Entonces, el museo instaló un humidificador detrás de la vitrina e ideó atajos temporales para facilitar la búsqueda de comida. Cuando el insectario abrió sus puertas en mayo, la colonia estaba funcionando.
Las hormigas prosperaron durante los pegajosos meses de verano, cosechando hojas tan rápidamente que el área de alimentación requería repoblación diaria. Los miembros del personal experimentaron con una variedad de hojas, incluidas las de arce, azalea y morera, que resultaron ser las favoritas. A veces incluso invitaban a las hormigas a lo que llamaban “comida rápida”, proporcionándoles avena tradicional, que las hormigas no necesitaban cortar antes de cosechar. (“Básicamente toman un trozo de avena y se van”, dijo Davies).
Con el tiempo, las hormigas reconstruyeron el hongo que habían perdido y algo más. "Así que hemos tenido estos animales salvajes viviendo en el edificio y realmente prosperando", dijo Jessica Ware, curadora y presidenta de la división de zoología de invertebrados del museo.
La Sra. Davies y sus colegas fueron proactivos a medida que se acercaba el invierno, agregaron un calentador de agua a la exhibición y cubrieron la vitrina con una manta por la noche.
Aún así, en algunos días realmente fríos y secos, se han encontrado con desafíos climáticos familiares. Así que han estado persuadiendo a algunas hormigas reacias a subir a la plataforma de alimentación con un rastro de hojas, y recientemente instalaron un humidificador adicional dentro de la exhibición. Esperan que el nuevo humidificador sea suficiente para mantener activas a las hormigas en los próximos meses.
A pesar de estos desafíos, la colonia está creciendo y las hormigas han iniciado varios jardines de hongos en las últimas semanas, dijo Davies. Y ni siquiera en los días más fríos los insectos pierden su entusiasmo. Aunque pocas hormigas buscaban comida activamente el martes, estaban ocupadas realizando tareas domésticas, incluida sacar la basura, en casa.
En cierto modo, el último año ha sido un testimonio de la resiliencia de las hormigas. Incluso durante las difíciles semanas de la primavera pasada, Ryan Garrett, quien se describe a sí mismo como controlador de hormigas quien recogió la colonia para el museo, nunca dudó de que las hormigas podrían llegar a Nueva York.

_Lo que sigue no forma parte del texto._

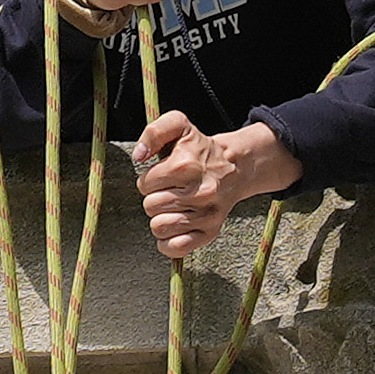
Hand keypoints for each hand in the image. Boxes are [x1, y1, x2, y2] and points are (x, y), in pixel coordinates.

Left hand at [134, 113, 302, 257]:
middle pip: (150, 206)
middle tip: (169, 190)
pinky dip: (168, 242)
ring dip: (160, 218)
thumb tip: (139, 155)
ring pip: (159, 227)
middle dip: (155, 198)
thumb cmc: (200, 149)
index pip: (144, 185)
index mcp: (185, 166)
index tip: (163, 176)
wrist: (235, 167)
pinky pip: (176, 247)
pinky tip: (173, 228)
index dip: (150, 180)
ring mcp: (205, 214)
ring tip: (172, 207)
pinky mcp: (210, 231)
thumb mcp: (179, 126)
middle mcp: (198, 192)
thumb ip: (153, 132)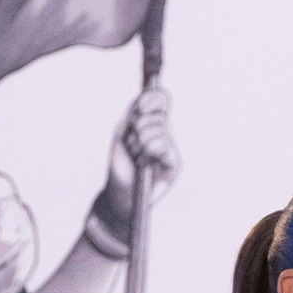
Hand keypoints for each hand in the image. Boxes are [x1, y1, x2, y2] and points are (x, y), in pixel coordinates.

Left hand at [94, 87, 180, 236]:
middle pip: (160, 114)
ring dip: (141, 140)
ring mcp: (169, 148)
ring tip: (136, 155)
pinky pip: (163, 145)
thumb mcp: (121, 134)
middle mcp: (163, 134)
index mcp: (152, 123)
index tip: (139, 107)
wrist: (120, 194)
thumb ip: (133, 113)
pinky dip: (150, 150)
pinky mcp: (173, 163)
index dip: (152, 99)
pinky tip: (145, 162)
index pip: (161, 101)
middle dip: (140, 125)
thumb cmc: (120, 165)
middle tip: (132, 143)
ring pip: (160, 128)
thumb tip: (143, 99)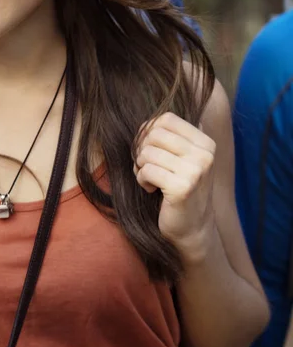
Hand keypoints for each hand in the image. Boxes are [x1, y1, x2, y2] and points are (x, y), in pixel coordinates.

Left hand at [134, 112, 216, 258]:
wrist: (192, 227)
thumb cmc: (179, 188)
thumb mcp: (182, 158)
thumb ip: (172, 137)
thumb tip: (151, 120)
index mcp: (206, 143)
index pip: (166, 118)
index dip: (148, 131)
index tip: (149, 149)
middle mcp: (204, 154)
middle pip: (154, 134)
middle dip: (142, 150)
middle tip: (147, 166)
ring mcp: (195, 171)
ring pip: (147, 153)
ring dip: (141, 167)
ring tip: (150, 179)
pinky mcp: (182, 187)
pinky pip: (146, 171)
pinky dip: (142, 180)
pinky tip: (152, 190)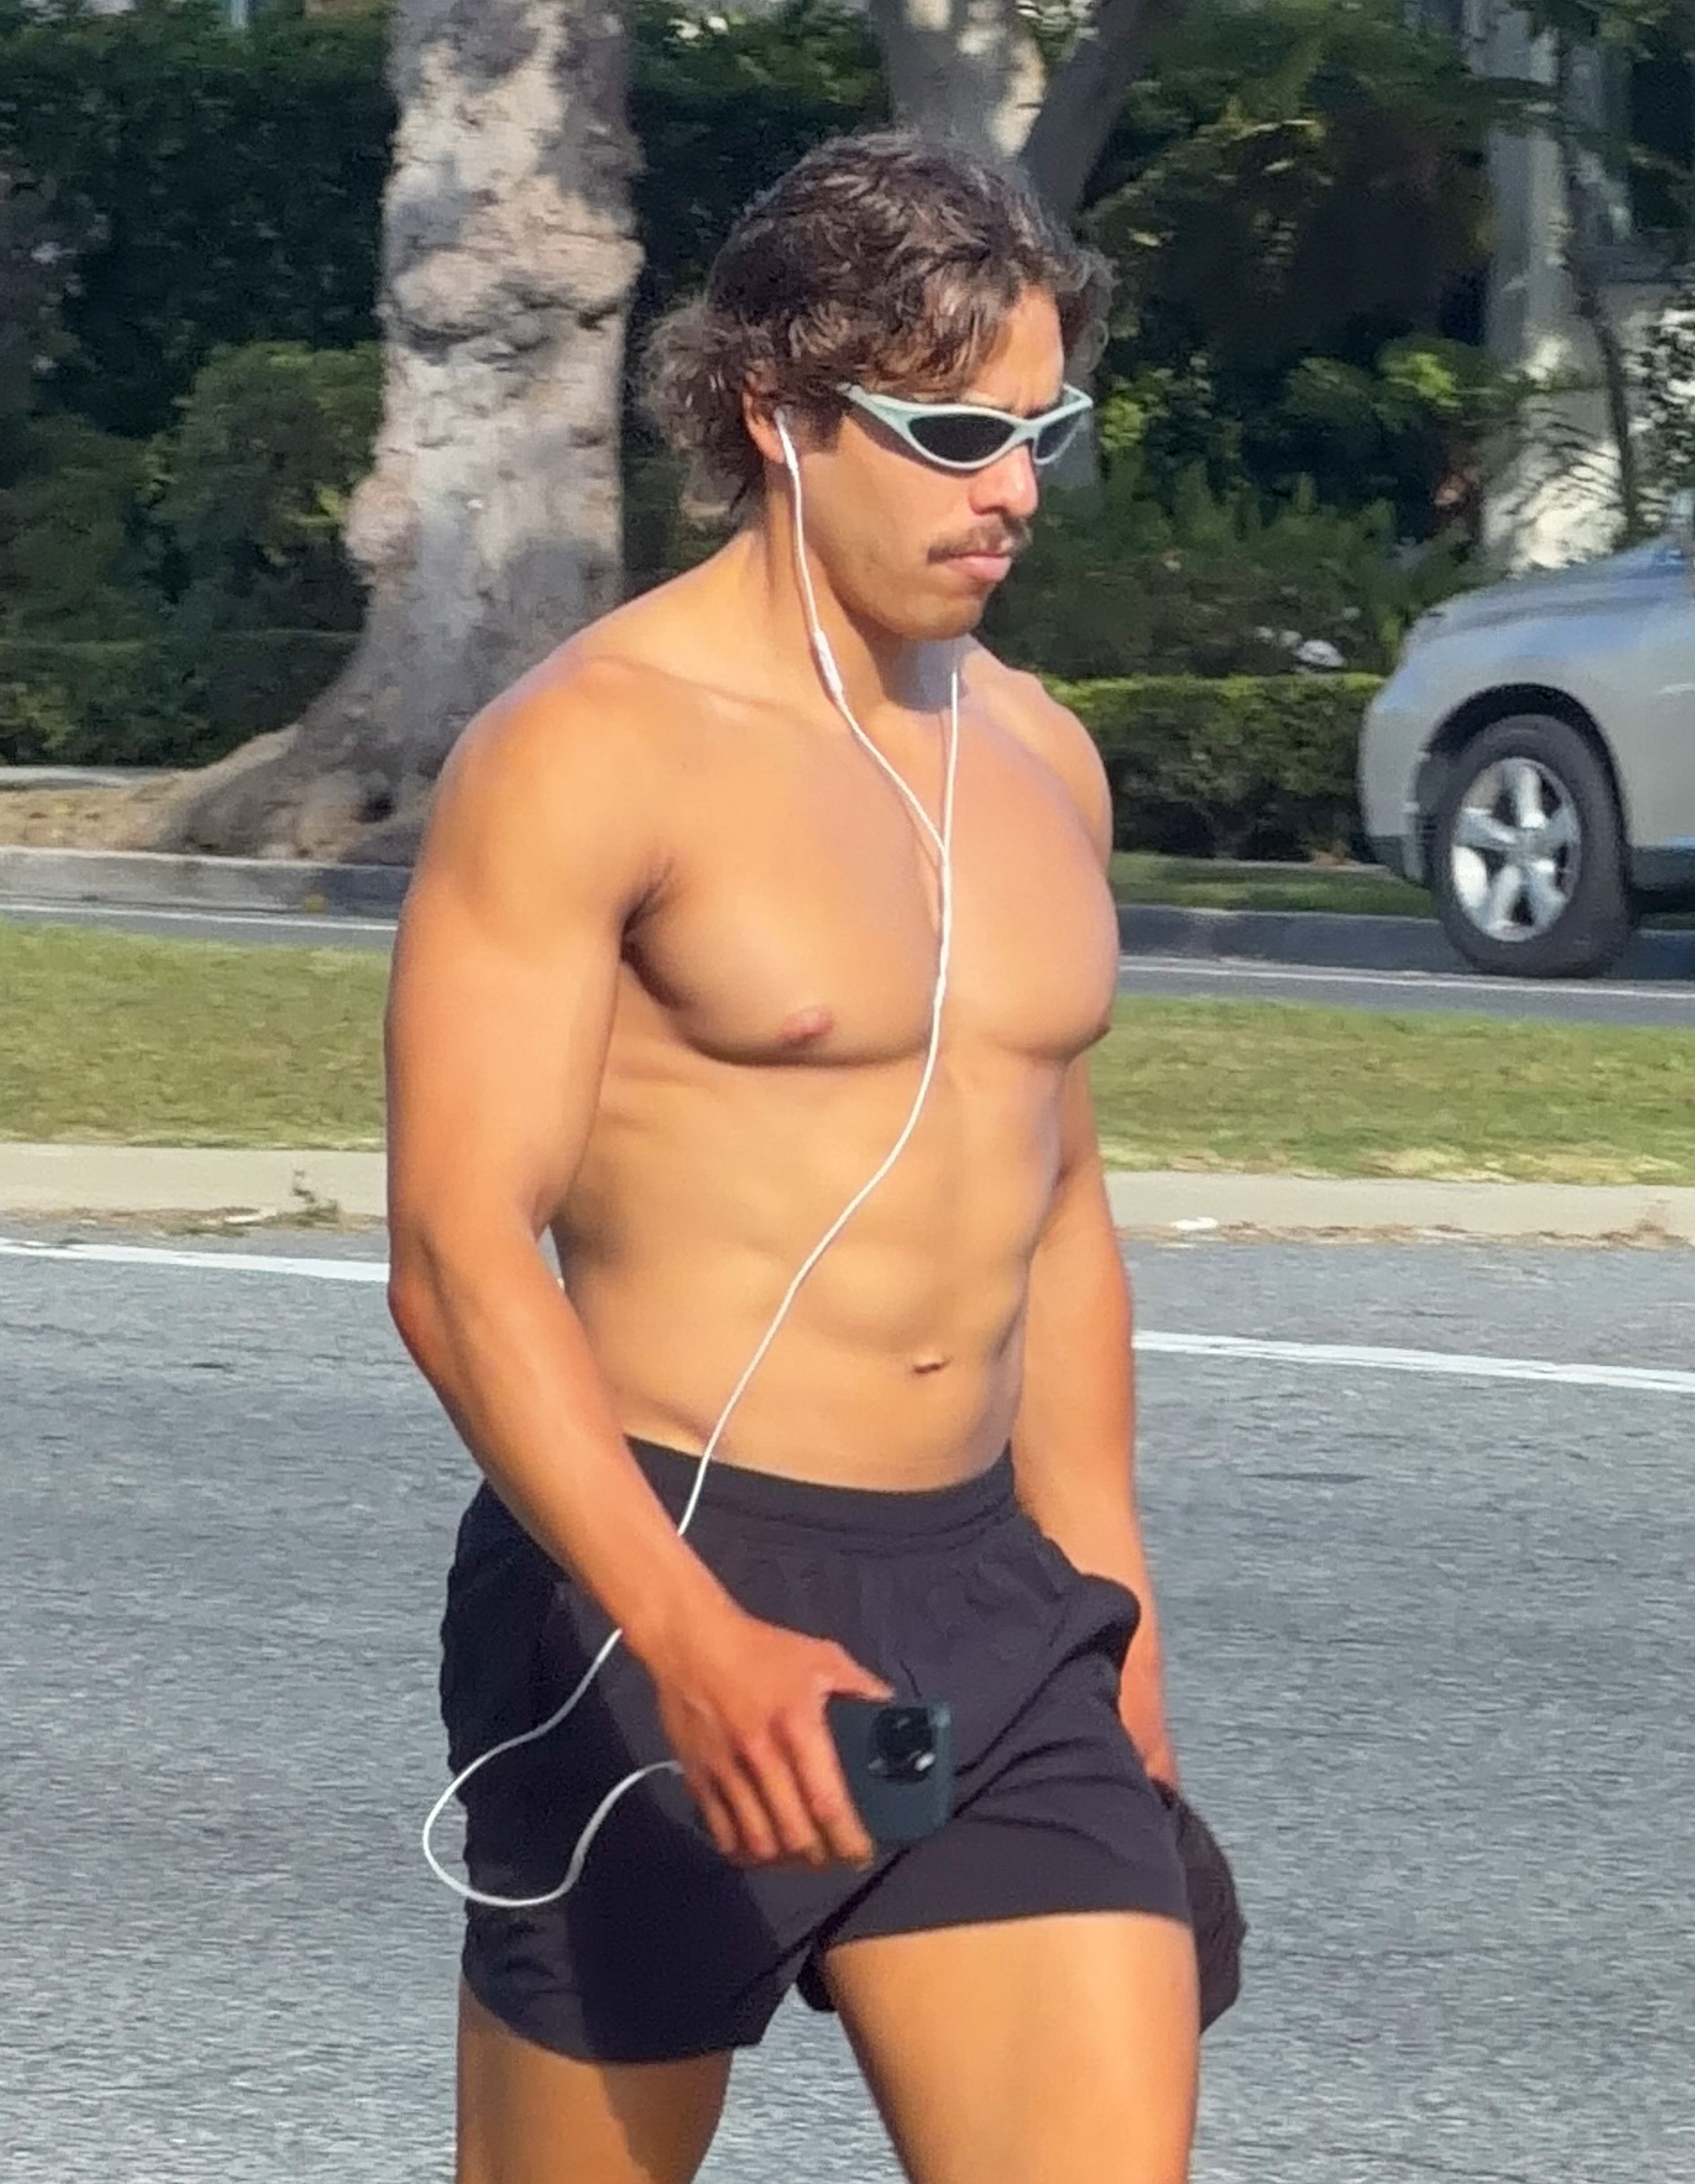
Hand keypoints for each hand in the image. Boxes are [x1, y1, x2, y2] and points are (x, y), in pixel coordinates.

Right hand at [643, 1600, 894, 1870]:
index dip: (848, 1839)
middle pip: (795, 1835)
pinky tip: (759, 1849)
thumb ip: (859, 1686)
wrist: (691, 1641)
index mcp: (799, 1727)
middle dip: (821, 1857)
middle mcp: (763, 1757)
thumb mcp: (821, 1656)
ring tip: (801, 1856)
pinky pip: (722, 1832)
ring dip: (784, 1860)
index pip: (827, 1802)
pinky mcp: (698, 1777)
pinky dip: (744, 1851)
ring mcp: (727, 1771)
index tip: (863, 1854)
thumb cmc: (762, 1649)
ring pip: (758, 1842)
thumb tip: (893, 1710)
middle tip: (835, 1856)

Después de todo, desde que recogió la colonia en 2018, Garrett la ha visto crecer desde unos pocos cientos de hormigas con un jardín de hongos del tamaño de una pelota de golf hasta una potencia de 500.000 hormigas con suficientes hongos para llenar un bote de basura de 50 galones. "Nunca perdí la fe en esta colonia", dijo. "Sé lo que pueden hacer".